Stored data:
# # # # #
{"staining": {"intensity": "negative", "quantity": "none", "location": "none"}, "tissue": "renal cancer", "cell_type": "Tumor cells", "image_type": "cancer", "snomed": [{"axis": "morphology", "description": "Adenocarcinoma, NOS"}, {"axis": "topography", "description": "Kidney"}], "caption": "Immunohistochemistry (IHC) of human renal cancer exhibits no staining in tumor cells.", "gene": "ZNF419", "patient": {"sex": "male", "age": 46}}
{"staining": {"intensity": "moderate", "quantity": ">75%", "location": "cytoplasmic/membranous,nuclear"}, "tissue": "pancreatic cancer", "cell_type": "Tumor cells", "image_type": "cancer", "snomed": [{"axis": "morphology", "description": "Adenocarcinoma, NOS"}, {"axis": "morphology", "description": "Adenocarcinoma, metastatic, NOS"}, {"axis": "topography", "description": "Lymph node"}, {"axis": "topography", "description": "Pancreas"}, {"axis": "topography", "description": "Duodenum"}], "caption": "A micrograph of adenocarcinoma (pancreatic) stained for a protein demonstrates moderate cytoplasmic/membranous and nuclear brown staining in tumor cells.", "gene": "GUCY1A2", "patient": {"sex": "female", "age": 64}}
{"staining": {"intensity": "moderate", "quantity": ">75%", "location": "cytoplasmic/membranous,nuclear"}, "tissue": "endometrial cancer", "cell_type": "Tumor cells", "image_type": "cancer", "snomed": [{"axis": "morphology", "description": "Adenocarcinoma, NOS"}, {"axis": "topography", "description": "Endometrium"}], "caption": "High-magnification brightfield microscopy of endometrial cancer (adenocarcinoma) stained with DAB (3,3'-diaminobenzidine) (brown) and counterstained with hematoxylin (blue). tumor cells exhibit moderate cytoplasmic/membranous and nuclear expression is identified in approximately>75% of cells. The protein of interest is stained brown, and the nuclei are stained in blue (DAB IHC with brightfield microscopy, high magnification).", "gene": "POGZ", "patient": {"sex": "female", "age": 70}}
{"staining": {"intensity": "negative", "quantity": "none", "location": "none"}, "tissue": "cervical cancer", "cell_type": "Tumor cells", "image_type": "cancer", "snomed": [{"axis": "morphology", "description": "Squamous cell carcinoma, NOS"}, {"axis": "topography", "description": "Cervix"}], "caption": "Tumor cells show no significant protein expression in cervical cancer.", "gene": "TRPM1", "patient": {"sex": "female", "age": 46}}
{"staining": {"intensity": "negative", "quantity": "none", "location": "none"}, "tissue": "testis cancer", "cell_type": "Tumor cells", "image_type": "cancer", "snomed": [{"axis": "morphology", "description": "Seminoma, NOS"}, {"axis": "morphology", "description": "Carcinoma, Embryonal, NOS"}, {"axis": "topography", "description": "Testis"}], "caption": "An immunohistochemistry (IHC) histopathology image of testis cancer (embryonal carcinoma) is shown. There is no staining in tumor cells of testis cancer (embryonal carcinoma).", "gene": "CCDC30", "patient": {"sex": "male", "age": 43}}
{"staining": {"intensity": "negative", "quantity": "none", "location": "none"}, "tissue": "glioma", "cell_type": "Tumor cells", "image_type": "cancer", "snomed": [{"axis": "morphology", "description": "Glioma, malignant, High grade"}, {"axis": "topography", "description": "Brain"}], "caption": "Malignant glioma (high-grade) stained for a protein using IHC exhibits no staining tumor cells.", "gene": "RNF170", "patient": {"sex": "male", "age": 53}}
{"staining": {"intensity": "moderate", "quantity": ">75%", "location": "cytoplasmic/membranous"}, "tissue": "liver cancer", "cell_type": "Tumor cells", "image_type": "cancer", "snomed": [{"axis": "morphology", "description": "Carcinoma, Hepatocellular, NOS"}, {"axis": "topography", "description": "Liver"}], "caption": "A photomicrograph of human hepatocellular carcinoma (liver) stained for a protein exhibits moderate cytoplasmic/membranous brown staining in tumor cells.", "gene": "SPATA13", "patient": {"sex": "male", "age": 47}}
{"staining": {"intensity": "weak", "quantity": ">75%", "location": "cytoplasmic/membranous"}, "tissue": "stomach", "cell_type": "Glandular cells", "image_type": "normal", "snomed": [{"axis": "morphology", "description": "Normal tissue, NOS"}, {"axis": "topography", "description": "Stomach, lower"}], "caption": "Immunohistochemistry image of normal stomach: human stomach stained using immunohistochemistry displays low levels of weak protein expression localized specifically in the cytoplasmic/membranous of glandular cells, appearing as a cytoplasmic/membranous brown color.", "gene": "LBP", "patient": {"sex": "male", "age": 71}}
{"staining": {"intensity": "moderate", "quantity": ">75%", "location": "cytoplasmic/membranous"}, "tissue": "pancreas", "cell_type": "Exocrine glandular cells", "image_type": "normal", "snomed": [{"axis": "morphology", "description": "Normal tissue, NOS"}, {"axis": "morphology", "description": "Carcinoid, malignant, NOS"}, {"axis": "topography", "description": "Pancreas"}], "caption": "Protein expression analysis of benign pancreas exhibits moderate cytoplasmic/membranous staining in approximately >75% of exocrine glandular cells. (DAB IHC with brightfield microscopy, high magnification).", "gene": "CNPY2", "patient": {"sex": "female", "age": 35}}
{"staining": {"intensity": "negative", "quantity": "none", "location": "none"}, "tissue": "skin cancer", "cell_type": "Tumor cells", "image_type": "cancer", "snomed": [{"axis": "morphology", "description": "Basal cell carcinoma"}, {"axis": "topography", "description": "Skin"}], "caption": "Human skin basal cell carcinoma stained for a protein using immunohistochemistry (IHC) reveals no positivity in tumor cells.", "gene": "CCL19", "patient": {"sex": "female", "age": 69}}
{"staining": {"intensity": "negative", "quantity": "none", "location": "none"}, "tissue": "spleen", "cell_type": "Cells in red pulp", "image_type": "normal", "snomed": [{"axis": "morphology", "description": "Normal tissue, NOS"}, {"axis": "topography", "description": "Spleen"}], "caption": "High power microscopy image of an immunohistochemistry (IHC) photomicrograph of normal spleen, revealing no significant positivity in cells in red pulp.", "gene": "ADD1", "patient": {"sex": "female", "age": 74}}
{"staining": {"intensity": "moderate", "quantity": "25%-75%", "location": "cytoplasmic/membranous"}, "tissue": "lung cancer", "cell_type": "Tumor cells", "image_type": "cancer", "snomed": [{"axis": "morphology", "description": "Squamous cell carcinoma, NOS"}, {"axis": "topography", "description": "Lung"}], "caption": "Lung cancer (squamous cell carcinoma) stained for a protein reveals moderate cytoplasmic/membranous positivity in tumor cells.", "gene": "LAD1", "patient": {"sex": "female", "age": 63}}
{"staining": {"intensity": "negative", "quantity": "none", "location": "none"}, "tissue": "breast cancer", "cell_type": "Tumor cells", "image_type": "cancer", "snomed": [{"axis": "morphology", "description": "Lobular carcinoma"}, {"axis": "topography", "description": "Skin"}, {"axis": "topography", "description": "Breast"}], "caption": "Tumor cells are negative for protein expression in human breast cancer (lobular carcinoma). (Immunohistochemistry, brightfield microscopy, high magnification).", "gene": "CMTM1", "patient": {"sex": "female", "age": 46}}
# # # # #
* **What the exercise asks**:
Copy, exactly and only, the lines above that begin with the one containing "cells show no" and finish with the one containing "immunohistochemistry (IHC) histopathology".

* **Output below**:
{"staining": {"intensity": "negative", "quantity": "none", "location": "none"}, "tissue": "cervical cancer", "cell_type": "Tumor cells", "image_type": "cancer", "snomed": [{"axis": "morphology", "description": "Squamous cell carcinoma, NOS"}, {"axis": "topography", "description": "Cervix"}], "caption": "Tumor cells show no significant protein expression in cervical cancer.", "gene": "TRPM1", "patient": {"sex": "female", "age": 46}}
{"staining": {"intensity": "negative", "quantity": "none", "location": "none"}, "tissue": "testis cancer", "cell_type": "Tumor cells", "image_type": "cancer", "snomed": [{"axis": "morphology", "description": "Seminoma, NOS"}, {"axis": "morphology", "description": "Carcinoma, Embryonal, NOS"}, {"axis": "topography", "description": "Testis"}], "caption": "An immunohistochemistry (IHC) histopathology image of testis cancer (embryonal carcinoma) is shown. There is no staining in tumor cells of testis cancer (embryonal carcinoma).", "gene": "CCDC30", "patient": {"sex": "male", "age": 43}}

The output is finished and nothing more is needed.